Loading Elements – with boundary check

for (int p = 0; p < (Width-1) / TILE_WIDTH + 1; ++p) {
    if(Row < Width && p * TILE_WIDTH+tx < Width) { 
        ds_M[ty][tx] = M[Row * Width + p * TILE_WIDTH + tx];
    } 
    else {
        ds_M[ty][tx] = 0.0;
    }
    if (p*TILE_WIDTH+ty < Width && Col < Width) {
        ds_N[ty][tx] = N[(p*TILE_WIDTH + ty) * Width + Col];
    }
    else {
        ds_N[ty][tx] = 0.0; 
    }
__syncthreads();

Module 7 Histgram

A Basic Histogram Kernel


__global__ void histo_kernel(unsigned int *buffer,long size, unsigned int *histo)

§ **INFORMATION**:
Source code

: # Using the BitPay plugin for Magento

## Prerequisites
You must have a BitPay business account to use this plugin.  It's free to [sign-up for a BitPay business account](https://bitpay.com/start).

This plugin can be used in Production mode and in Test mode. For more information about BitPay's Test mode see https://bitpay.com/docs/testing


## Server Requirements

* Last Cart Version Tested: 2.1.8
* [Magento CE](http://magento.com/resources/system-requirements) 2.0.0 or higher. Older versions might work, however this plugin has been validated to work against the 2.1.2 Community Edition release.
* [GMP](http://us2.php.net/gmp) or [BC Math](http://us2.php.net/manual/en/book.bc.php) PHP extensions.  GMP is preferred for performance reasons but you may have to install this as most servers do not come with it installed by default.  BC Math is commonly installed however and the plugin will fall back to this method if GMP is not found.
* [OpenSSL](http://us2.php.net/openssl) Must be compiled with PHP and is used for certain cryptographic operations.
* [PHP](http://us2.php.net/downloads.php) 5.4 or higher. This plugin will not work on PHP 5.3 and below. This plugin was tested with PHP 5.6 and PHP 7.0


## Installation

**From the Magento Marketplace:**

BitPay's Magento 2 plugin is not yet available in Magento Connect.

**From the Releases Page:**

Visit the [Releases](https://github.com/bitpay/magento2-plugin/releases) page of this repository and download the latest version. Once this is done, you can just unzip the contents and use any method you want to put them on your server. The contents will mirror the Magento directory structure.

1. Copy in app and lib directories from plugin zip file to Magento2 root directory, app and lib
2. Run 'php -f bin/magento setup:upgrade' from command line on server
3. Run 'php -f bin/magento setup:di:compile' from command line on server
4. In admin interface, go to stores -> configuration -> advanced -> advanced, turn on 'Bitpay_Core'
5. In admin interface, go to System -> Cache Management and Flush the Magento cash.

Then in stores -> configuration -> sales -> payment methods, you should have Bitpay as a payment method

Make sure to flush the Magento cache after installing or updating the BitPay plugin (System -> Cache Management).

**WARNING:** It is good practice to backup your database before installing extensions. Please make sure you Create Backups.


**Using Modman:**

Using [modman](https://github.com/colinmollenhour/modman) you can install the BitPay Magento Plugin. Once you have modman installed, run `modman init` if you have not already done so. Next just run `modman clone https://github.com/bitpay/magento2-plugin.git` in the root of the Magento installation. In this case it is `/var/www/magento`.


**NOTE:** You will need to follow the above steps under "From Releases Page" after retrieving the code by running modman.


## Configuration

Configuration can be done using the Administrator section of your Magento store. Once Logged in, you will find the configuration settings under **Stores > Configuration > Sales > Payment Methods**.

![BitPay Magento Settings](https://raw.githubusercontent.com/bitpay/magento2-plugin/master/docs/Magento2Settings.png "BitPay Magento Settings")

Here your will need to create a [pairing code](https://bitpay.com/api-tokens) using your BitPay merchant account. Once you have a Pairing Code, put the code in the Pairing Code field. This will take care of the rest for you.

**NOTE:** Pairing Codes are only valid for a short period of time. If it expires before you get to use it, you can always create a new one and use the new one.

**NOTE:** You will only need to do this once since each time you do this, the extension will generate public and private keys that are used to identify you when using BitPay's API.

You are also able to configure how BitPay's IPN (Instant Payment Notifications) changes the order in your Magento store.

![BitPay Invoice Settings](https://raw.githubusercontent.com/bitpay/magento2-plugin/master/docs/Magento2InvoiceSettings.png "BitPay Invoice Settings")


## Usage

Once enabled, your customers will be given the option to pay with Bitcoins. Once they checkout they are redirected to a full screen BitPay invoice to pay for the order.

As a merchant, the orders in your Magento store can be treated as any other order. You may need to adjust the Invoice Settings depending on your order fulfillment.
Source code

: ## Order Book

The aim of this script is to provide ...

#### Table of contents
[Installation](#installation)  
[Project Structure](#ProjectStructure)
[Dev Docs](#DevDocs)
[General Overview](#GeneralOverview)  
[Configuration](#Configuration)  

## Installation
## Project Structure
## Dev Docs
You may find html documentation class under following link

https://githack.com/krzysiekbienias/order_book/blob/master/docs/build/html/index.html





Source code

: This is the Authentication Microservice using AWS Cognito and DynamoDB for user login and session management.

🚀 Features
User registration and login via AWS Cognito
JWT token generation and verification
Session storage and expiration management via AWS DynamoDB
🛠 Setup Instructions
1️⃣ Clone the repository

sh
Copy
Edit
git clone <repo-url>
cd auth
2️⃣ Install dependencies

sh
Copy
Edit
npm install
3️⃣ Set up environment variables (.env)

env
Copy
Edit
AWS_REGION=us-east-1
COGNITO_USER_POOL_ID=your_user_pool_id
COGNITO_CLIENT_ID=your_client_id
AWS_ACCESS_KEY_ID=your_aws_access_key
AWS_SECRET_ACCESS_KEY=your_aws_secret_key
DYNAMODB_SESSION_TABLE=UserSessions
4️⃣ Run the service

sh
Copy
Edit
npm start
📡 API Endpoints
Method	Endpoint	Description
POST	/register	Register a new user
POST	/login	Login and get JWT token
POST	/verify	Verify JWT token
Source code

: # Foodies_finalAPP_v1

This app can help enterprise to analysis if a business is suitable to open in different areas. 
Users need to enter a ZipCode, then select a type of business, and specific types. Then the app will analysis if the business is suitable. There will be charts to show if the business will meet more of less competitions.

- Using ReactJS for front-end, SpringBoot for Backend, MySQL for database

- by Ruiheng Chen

§ **PROBLEMS TO WORK ON**:
a - Answer these about the CUDA notes:
(i) What value is stored in ds_M[ty][tx] when the condition on line "if(Row < Width && p * TILE_WIDTH+tx < Width)" is false?
(ii) Which call comes right after the code that loads ds_N?
(iii) What is the name of the kernel declared under "A Basic Histogram Kernel"?
b - Carry the CUDA notes on from their last line.
The records have nothing to do with the CUDA notes.

§ **ANSWERS PROVIDED**:
a -
(i) 0.0
(ii) __syncthreads()
(iii) histo_kernel

b -
{
     int i = threadIdx.x + blockIdx.x * blockDim.x;
     // stride is total number of threads
     int stride = blockDim.x * gridDim.x;
     // All threads handle blockDim.x * gridDim.x
    // consecutive elements
    while (i < size) {
        atomicAdd(&(histo[buffer[i]]),1);
            i += stride;
    }
}

A Basic Text Histogram Kernel

__global__ void histo_kernel(unsigned char *buffer,long size, unsigned int *histo)
{
     int i = threadIdx.x + blockIdx.x * blockDim.x;
     // stride is total number of threads
     int stride = blockDim.x * gridDim.x;
     // All threads handle blockDim.x * gridDim.x
    // consecutive elements
    while (i < size) {
        int alphabet_position = buffer[i] - "a";
        if(alphabet_position >= 0 && alphabet_position < 26){
            atomicAdd(&(histo[alphabet_position]),1);
            i += stride;
        }
    }
}

A Basic Text Histogram Kernel(四个字母一个箱子）


__global__ void histo_kernel(unsigned char *buffer,long size, unsigned int *histo)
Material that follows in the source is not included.